11A. Terpesona

197 36 18
                                    

Cerita ini murni hasil kerja otak saya, berdetik-detik, bermenit-menit, berjam-jam, berhari-hari, berminggu-minggu, bahkan ada yang sampai berbulan-bulan. Jadi, tolong hargai karya saya.
Terima kasih.

[*******]

Ardi menghela napas lelah. Dia tidak bisa fokus sama sekali. Pikirannya terus berkelana ke tempat tadi siang. Lebih tepatnya kepada seseorang yang berada di tempat tadi.

"Miranda, kenapa kamu secantik itu, sih?" Ardi mulai bermonolog. Menyingkirkan laptop dari pangkuannya. "Apa aku bodoh baru sadar sekarang?"

Ardi mengambil handphone-nya dari atas nakas. Membuka folder di galeri yang isinya foto-foto Miranda. Ardi sempat memotretnya diam-diam saat di kampus. Semuanya foto candid. Tak ada satupun foto Miranda yang melihat ke arah kamera.

Dilihat dari mana pun, Miranda tetap cantik. Rambutnya menjuntai indah. Hitam lurus sampai batas siku. Senyumnya menawan, menampilkan gigi-gigi putih dengan dua gigi kelinci yang menjadi daya tariknya.

Jempol Ardi terus menggeser-geser layar handphone-nya. Dari depan. Dari belakang. Samping. Kiri. Kanan.
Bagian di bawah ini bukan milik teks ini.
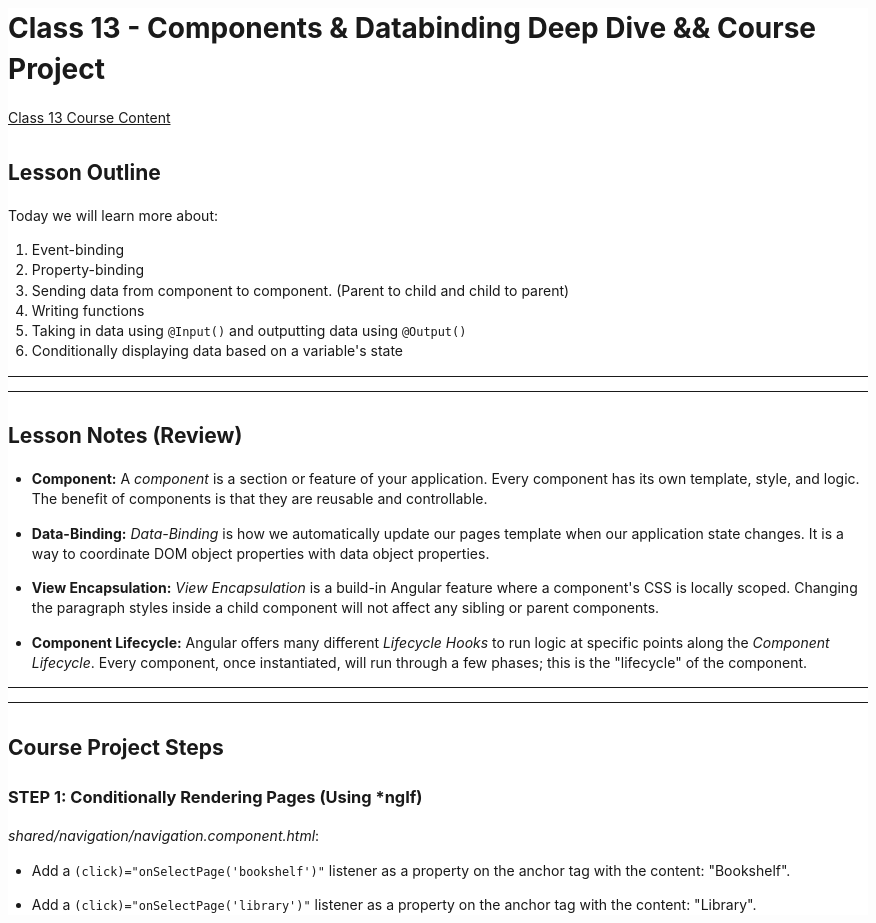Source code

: # Class 13 - Components & Databinding Deep Dive && Course Project

[Class 13 Course Content](https://pro.academind.com/courses/765847/lectures/13901530)

## Lesson Outline

Today we will learn more about:

1. Event-binding
2. Property-binding
3. Sending data from component to component. (Parent to child and child to parent)
4. Writing functions
5. Taking in data using `@Input()` and outputting data using `@Output()`
6. Conditionally displaying data based on a variable's state

---

---

## Lesson Notes (Review)

- **Component:** A _component_ is a section or feature of your application. Every component has its own template, style, and logic. The benefit of components is that they are reusable and controllable.

- **Data-Binding:** _Data-Binding_ is how we automatically update our pages template when our application state changes. It is a way to coordinate DOM object properties with data object properties.

- **View Encapsulation:** _View Encapsulation_ is a build-in Angular feature where a component's CSS is locally scoped. Changing the paragraph styles inside a child component will not affect any sibling or parent components.

- **Component Lifecycle:** Angular offers many different _Lifecycle Hooks_ to run logic at specific points along the _Component Lifecycle_. Every component, once instantiated, will run through a few phases; this is the "lifecycle" of the component.

---

---

## Course Project Steps

### STEP 1: Conditionally Rendering Pages (Using \*ngIf)

_shared/navigation/navigation.component.html_:

- Add a `(click)="onSelectPage('bookshelf')"` listener as a property on the anchor tag with the content: "Bookshelf".

- Add a `(click)="onSelectPage('library')"` listener as a property on the anchor tag with the content: "Library".
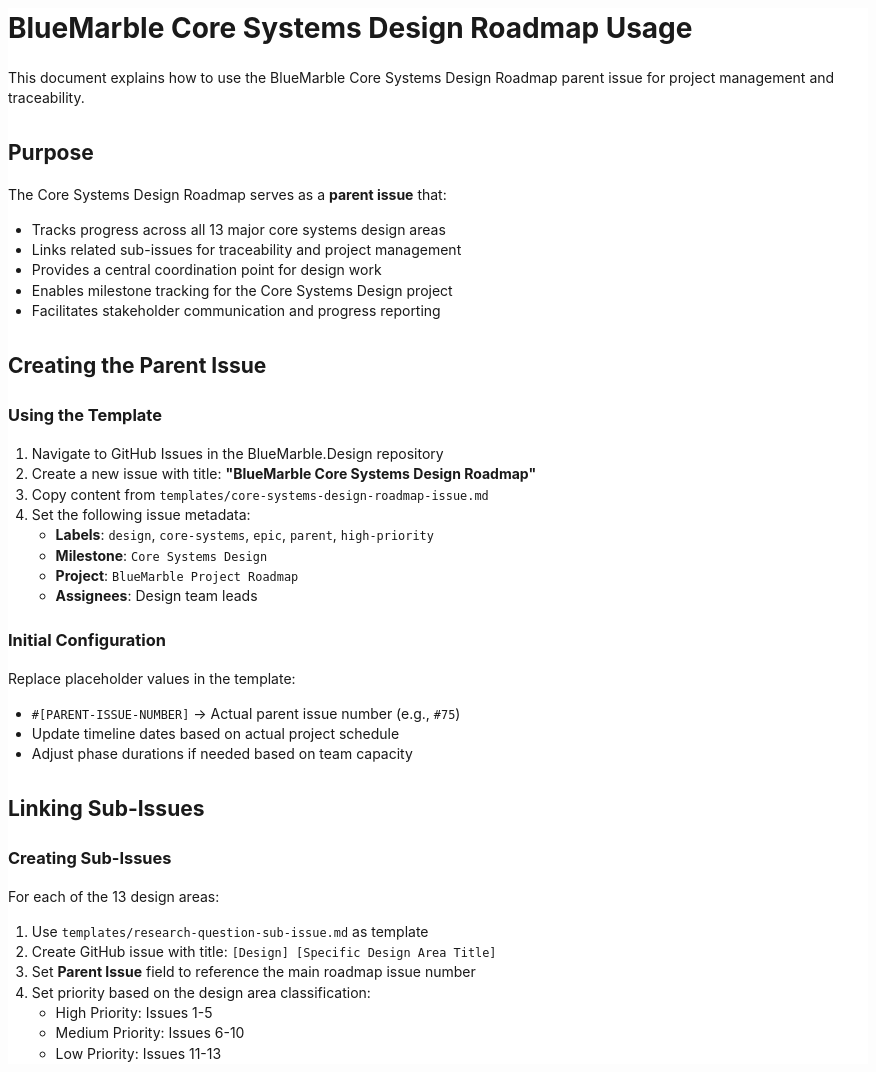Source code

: # BlueMarble Core Systems Design Roadmap Usage

This document explains how to use the BlueMarble Core Systems Design Roadmap parent issue for project
management and traceability.

## Purpose

The Core Systems Design Roadmap serves as a **parent issue** that:

- Tracks progress across all 13 major core systems design areas
- Links related sub-issues for traceability and project management
- Provides a central coordination point for design work
- Enables milestone tracking for the Core Systems Design project
- Facilitates stakeholder communication and progress reporting

## Creating the Parent Issue

### Using the Template

1. Navigate to GitHub Issues in the BlueMarble.Design repository
2. Create a new issue with title: **"BlueMarble Core Systems Design Roadmap"**
3. Copy content from `templates/core-systems-design-roadmap-issue.md`
4. Set the following issue metadata:
   - **Labels**: `design`, `core-systems`, `epic`, `parent`, `high-priority`
   - **Milestone**: `Core Systems Design`
   - **Project**: `BlueMarble Project Roadmap`
   - **Assignees**: Design team leads

### Initial Configuration

Replace placeholder values in the template:
- `#[PARENT-ISSUE-NUMBER]` → Actual parent issue number (e.g., `#75`)
- Update timeline dates based on actual project schedule
- Adjust phase durations if needed based on team capacity

## Linking Sub-Issues

### Creating Sub-Issues

For each of the 13 design areas:

1. Use `templates/research-question-sub-issue.md` as template
2. Create GitHub issue with title: `[Design] [Specific Design Area Title]`
3. Set **Parent Issue** field to reference the main roadmap issue number
4. Set priority based on the design area classification:
   - High Priority: Issues 1-5
   - Medium Priority: Issues 6-10
   - Low Priority: Issues 11-13
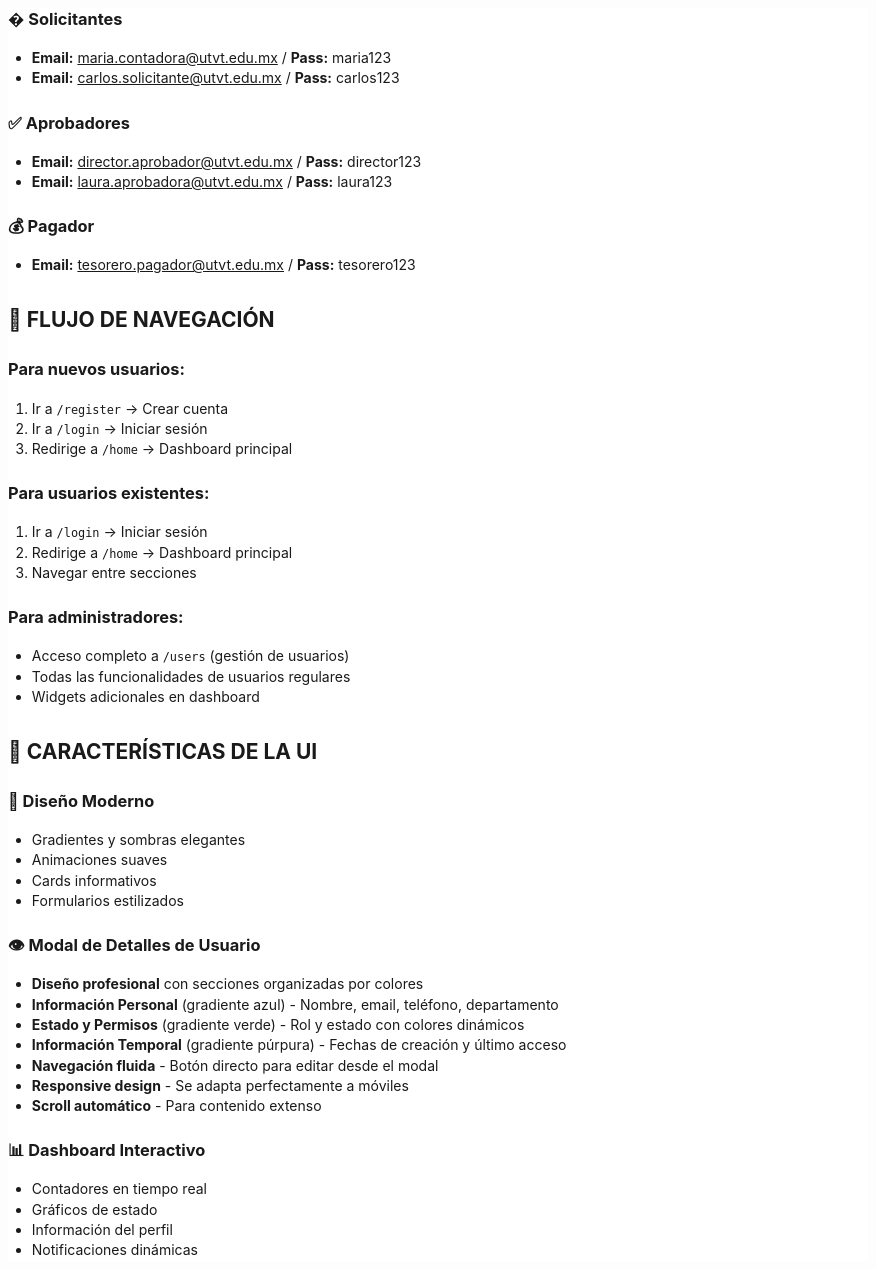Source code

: ### **� Solicitantes**
- **Email:** maria.contadora@utvt.edu.mx / **Pass:** maria123
- **Email:** carlos.solicitante@utvt.edu.mx / **Pass:** carlos123

### **✅ Aprobadores**
- **Email:** director.aprobador@utvt.edu.mx / **Pass:** director123
- **Email:** laura.aprobadora@utvt.edu.mx / **Pass:** laura123

### **💰 Pagador**
- **Email:** tesorero.pagador@utvt.edu.mx / **Pass:** tesorero123

## 🔄 FLUJO DE NAVEGACIÓN

### **Para nuevos usuarios:**
1. Ir a `/register` → Crear cuenta
2. Ir a `/login` → Iniciar sesión  
3. Redirige a `/home` → Dashboard principal

### **Para usuarios existentes:**
1. Ir a `/login` → Iniciar sesión
2. Redirige a `/home` → Dashboard principal
3. Navegar entre secciones

### **Para administradores:**
- Acceso completo a `/users` (gestión de usuarios)
- Todas las funcionalidades de usuarios regulares
- Widgets adicionales en dashboard

## 📱 CARACTERÍSTICAS DE LA UI

### **🎨 Diseño Moderno**
- Gradientes y sombras elegantes
- Animaciones suaves
- Cards informativos
- Formularios estilizados

### **👁️ Modal de Detalles de Usuario**
- **Diseño profesional** con secciones organizadas por colores
- **Información Personal** (gradiente azul) - Nombre, email, teléfono, departamento
- **Estado y Permisos** (gradiente verde) - Rol y estado con colores dinámicos
- **Información Temporal** (gradiente púrpura) - Fechas de creación y último acceso
- **Navegación fluida** - Botón directo para editar desde el modal
- **Responsive design** - Se adapta perfectamente a móviles
- **Scroll automático** - Para contenido extenso

### **📊 Dashboard Interactivo**
- Contadores en tiempo real
- Gráficos de estado
- Información del perfil
- Notificaciones dinámicas
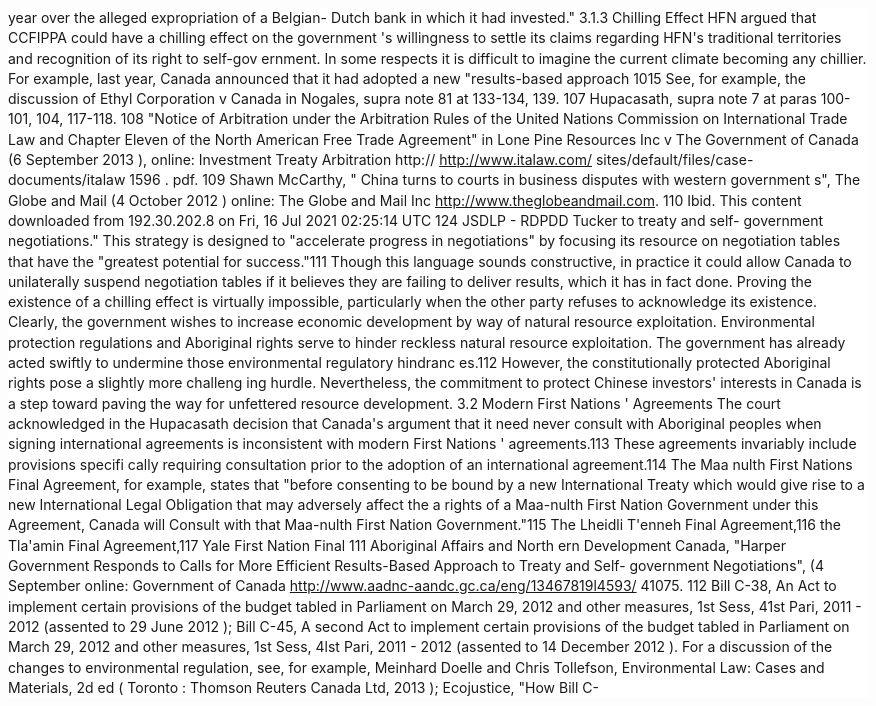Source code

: year over the alleged expropriation of a Belgian- Dutch  bank in which it had invested."
3.1.3 Chilling Effect
HFN argued that CCFIPPA could have a chilling effect on the  government 's willingness to
settle its claims regarding HFN's traditional territories and recognition of its right to self-gov
ernment. In some respects it is difficult to imagine the current  climate  becoming any chillier.
For example, last year, Canada announced that it had adopted a new "results-based approach
1015 See, for example, the discussion of Ethyl Corporation v Canada in Nogales, supra note 81 at 133-134,
139.
107 Hupacasath, supra note 7 at paras 100-101, 104, 117-118.
108 "Notice of Arbitration under the Arbitration Rules of the United Nations Commission on International
Trade Law and Chapter Eleven of the  North   American  Free Trade Agreement" in Lone Pine Resources
Inc v The Government of Canada (6  September   2013 ), online: Investment  Treaty  Arbitration http://
http://www.italaw.com/ sites/default/files/case-documents/italaw 1596 . pdf.
109 Shawn McCarthy, " China  turns to courts in business disputes with western  government s", The Globe
and Mail (4  October   2012 ) online:  The  Globe and Mail  Inc http://www.theglobeandmail.com.
110 Ibid.
This content downloaded from
192.30.202.8 on Fri, 16 Jul 2021 02:25:14 UTC
124 JSDLP - RDPDD Tucker
to  treaty  and self- government  negotiations." This strategy is designed to "accelerate progress
in negotiations" by focusing its resource on negotiation tables that have the "greatest potential
for success."111 Though this language sounds constructive, in practice it could allow Canada to
unilaterally suspend negotiation tables if it believes they are failing to deliver results, which it
has in fact done.
Proving the existence of a chilling effect is virtually impossible, particularly when the
other party refuses to acknowledge its existence. Clearly, the  government  wishes to increase
economic development by way of natural resource exploitation. Environmental protection
regulations and  Aboriginal  rights serve to hinder reckless natural resource exploitation. The
 government  has already acted swiftly to undermine those environmental regulatory hindranc
es.112 However, the constitutionally protected  Aboriginal  rights pose a slightly more challeng
ing hurdle. Nevertheless, the commitment to protect  Chinese  investors' interests in Canada is
a step toward paving the way for unfettered resource development.
3.2 Modern  First Nations ' Agreements
The court acknowledged in the Hupacasath decision that Canada's argument that it need never
consult with  Aboriginal  peoples when signing international agreements is inconsistent with
modern  First Nations ' agreements.113 These agreements invariably include provisions specifi
cally requiring consultation prior to the adoption of an international agreement.114 The Maa
nulth  First Nations  Final Agreement, for example, states that "before consenting to be bound
by a new International  Treaty  which would give rise to a new International Legal Obligation
that may adversely affect the a rights of a Maa-nulth First Nation Government under this
Agreement, Canada will Consult with that Maa-nulth First Nation Government."115 The
Lheidli T'enneh Final Agreement,116 the Tla'amin Final Agreement,117 Yale First Nation Final
111  Aboriginal  Affairs and  North ern  Development Canada, "Harper Government Responds to Calls for
More Efficient Results-Based Approach to  Treaty  and Self- government  Negotiations", (4  September
online: Government of Canada http://www.aadnc-aandc.gc.ca/eng/13467819l4593/
      41075.
      112 Bill C-38, An Act to implement certain provisions of the budget tabled in Parliament on  March  29,  2012
      and other measures, 1st Sess, 41st Pari,  2011 - 2012  (assented to 29  June   2012 ); Bill C-45, A second Act
      to implement certain provisions of the budget tabled in Parliament on  March  29,  2012  and other measures,
      1st Sess, 4lst Pari,  2011 - 2012  (assented to 14  December   2012 ). For a discussion of the changes to
      environmental regulation, see, for example, Meinhard Doelle and Chris Tollefson, Environmental Law:
      Cases and Materials, 2d ed ( Toronto : Thomson  Reuters  Canada Ltd,  2013 ); Ecojustice, "How Bill C-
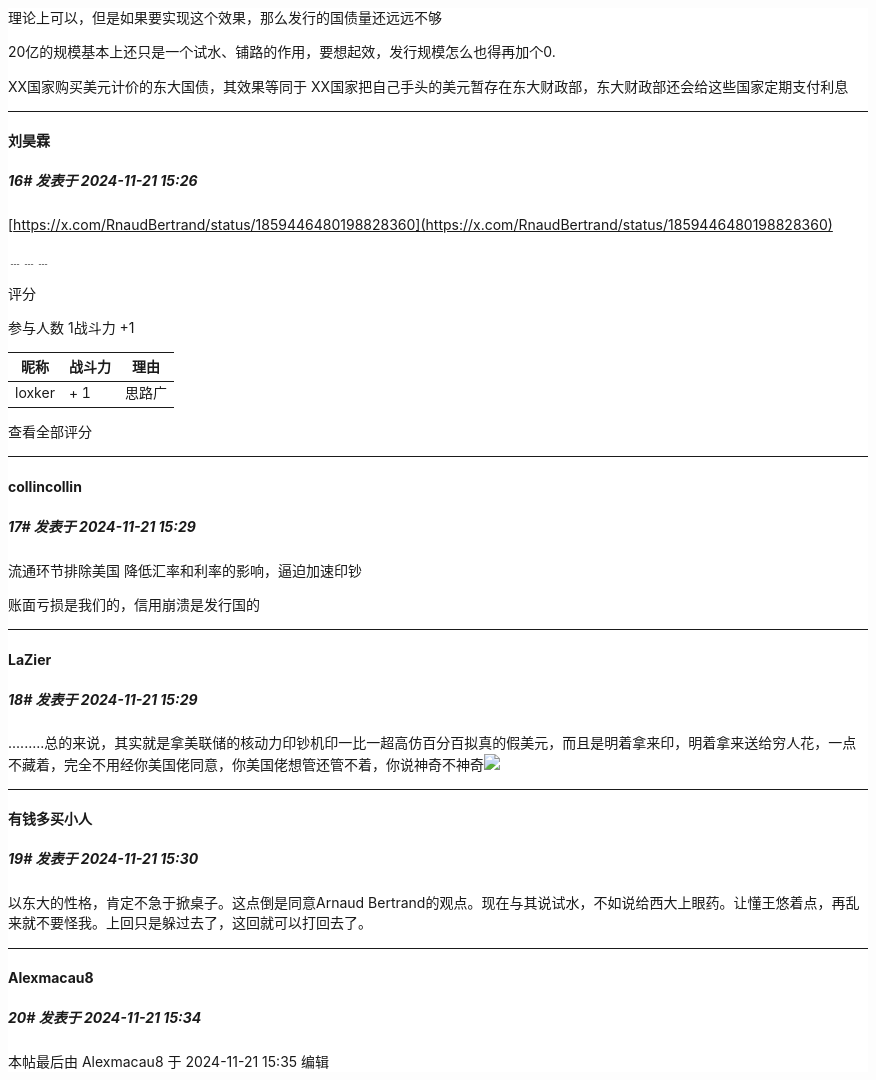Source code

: 理论上可以，但是如果要实现这个效果，那么发行的国债量还远远不够

20亿的规模基本上还只是一个试水、铺路的作用，要想起效，发行规模怎么也得再加个0.

 XX国家购买美元计价的东大国债，其效果等同于 XX国家把自己手头的美元暂存在东大财政部，东大财政部还会给这些国家定期支付利息

*****

####  刘昊霖  
##### 16#       发表于 2024-11-21 15:26

[https://x.com/RnaudBertrand/status/1859446480198828360](https://x.com/RnaudBertrand/status/1859446480198828360)

﹍﹍﹍

评分

 参与人数 1战斗力 +1

|昵称|战斗力|理由|
|----|---|---|
| loxker| + 1|思路广|

查看全部评分

*****

####  collincollin  
##### 17#       发表于 2024-11-21 15:29

流通环节排除美国
降低汇率和利率的影响，逼迫加速印钞

账面亏损是我们的，信用崩溃是发行国的

*****

####  LaZier  
##### 18#       发表于 2024-11-21 15:29

.........总的来说，其实就是拿美联储的核动力印钞机印一比一超高仿百分百拟真的假美元，而且是明着拿来印，明着拿来送给穷人花，一点不藏着，完全不用经你美国佬同意，你美国佬想管还管不着，你说神奇不神奇<img src="https://static.saraba1st.com/image/smiley/face2017/067.png" referrerpolicy="no-referrer">

*****

####  有钱多买小人  
##### 19#       发表于 2024-11-21 15:30

以东大的性格，肯定不急于掀桌子。这点倒是同意Arnaud Bertrand的观点。现在与其说试水，不如说给西大上眼药。让懂王悠着点，再乱来就不要怪我。上回只是躲过去了，这回就可以打回去了。

*****

####  Alexmacau8  
##### 20#       发表于 2024-11-21 15:34

 本帖最后由 Alexmacau8 于 2024-11-21 15:35 编辑 
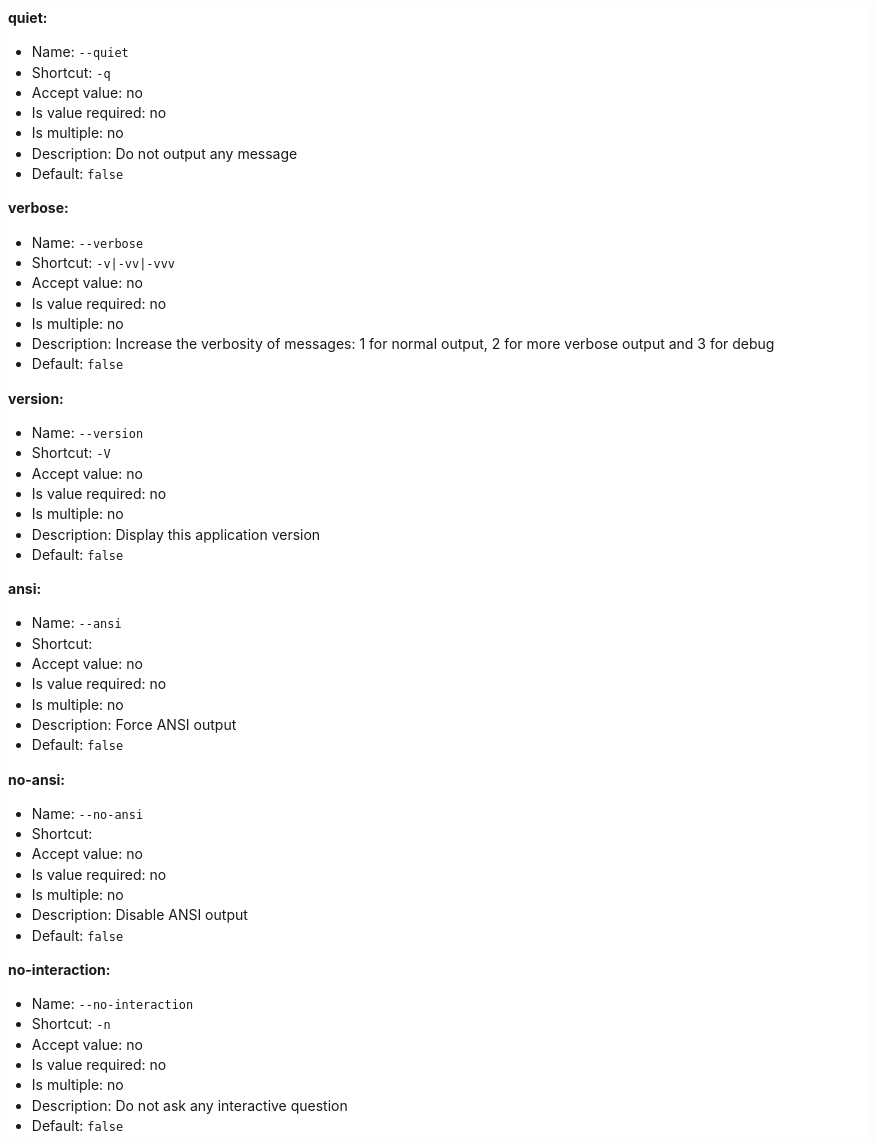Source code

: **quiet:**

* Name: `--quiet`
* Shortcut: `-q`
* Accept value: no
* Is value required: no
* Is multiple: no
* Description: Do not output any message
* Default: `false`

**verbose:**

* Name: `--verbose`
* Shortcut: `-v|-vv|-vvv`
* Accept value: no
* Is value required: no
* Is multiple: no
* Description: Increase the verbosity of messages: 1 for normal output, 2 for more verbose output and 3 for debug
* Default: `false`

**version:**

* Name: `--version`
* Shortcut: `-V`
* Accept value: no
* Is value required: no
* Is multiple: no
* Description: Display this application version
* Default: `false`

**ansi:**

* Name: `--ansi`
* Shortcut: <none>
* Accept value: no
* Is value required: no
* Is multiple: no
* Description: Force ANSI output
* Default: `false`

**no-ansi:**

* Name: `--no-ansi`
* Shortcut: <none>
* Accept value: no
* Is value required: no
* Is multiple: no
* Description: Disable ANSI output
* Default: `false`

**no-interaction:**

* Name: `--no-interaction`
* Shortcut: `-n`
* Accept value: no
* Is value required: no
* Is multiple: no
* Description: Do not ask any interactive question
* Default: `false`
Semua foto yang dilihatnya hanya menampilkan kesempurnaan seorang Miranda.

Tak ada satu pun cacat dalam dirinya. Tubuhnya langsing semampai. Untuk ukuran perempuan, dia termasuk tinggi. Pribadinya sopan. Pergerakannya juga selalu terlihat anggun.

Tergambar jelas di setiap foto yang berada di galerinya.

"Aku cinta kamu, Mir." Ardi meyakinkan hatinya. "Aku akan mendapatkan kamu apapun caranya."

[*******]

"Mir," Ardi memanggil Miranda dari kejauhan.

"Makan, yuk!" ajak Ardi antusias, setelah berada di hadapan Miranda.

"Gak bisa, Di. Aku mau makan sama Ardan," ujar Miranda tak acuh. Kembali meneruskan langkahnya.

"Eh, kok Ardan .... Emangnya dia gak kerja?" Ardi terang saja heran. Kakaknya itu kan sedang kerja. Tadi saja berangkat ke kantor pagi-pagi sekali. Mana ada waktu untuk sekedar makan siang. Dia sibuk sekali.

"Kerja. Sekarang 'kan istirahat. Dia ngajak makan." Miranda mengalihkan pandangannya. "Eh, tuh, Ardan. Duluan ya, Di." Dia menoleh sekilas ke arah Ardi. Lalu berlari meninggalkannya.

"Ardan," teriaknya riang. Kakinya terus melangkah memangkas jarak.

"Ardi ngapain?" tanya Ardan. Matanya melihat Ardi yang ada di kejauhan.

"Dia ngajak makan." Miranda menerima helm yang kekasihnya berikan.

"Kamu gak mau?" tanya Ardan. Dan dibalasi gelengan oleh Miranda. "Kalau kamu mau, boleh aja. Sekali-kali, 'kan. Jarang-jarang, loh."

"Dih, apaan, sih?! Aku 'kan pacar kamu sekarang. Ardi udah gak penting lagii." Miranda cemberut. Berjalan ke belakang. Lalu menaiki jok motor.

Aku tahu, hati kamu masih bimbang, Mir, batin Ardan sendu. Meski begitu, dia akan berusaha mendapatkan hati sang kekasih seutuhnya.

[*******]

"Dan!" panggil Ardi kencang.

"Uy? Apa-apaan lo!? Emang gue budek?" Ardan tak menolehkan kepala sedikit pun. Dia sibuk mengetik di laptopnya.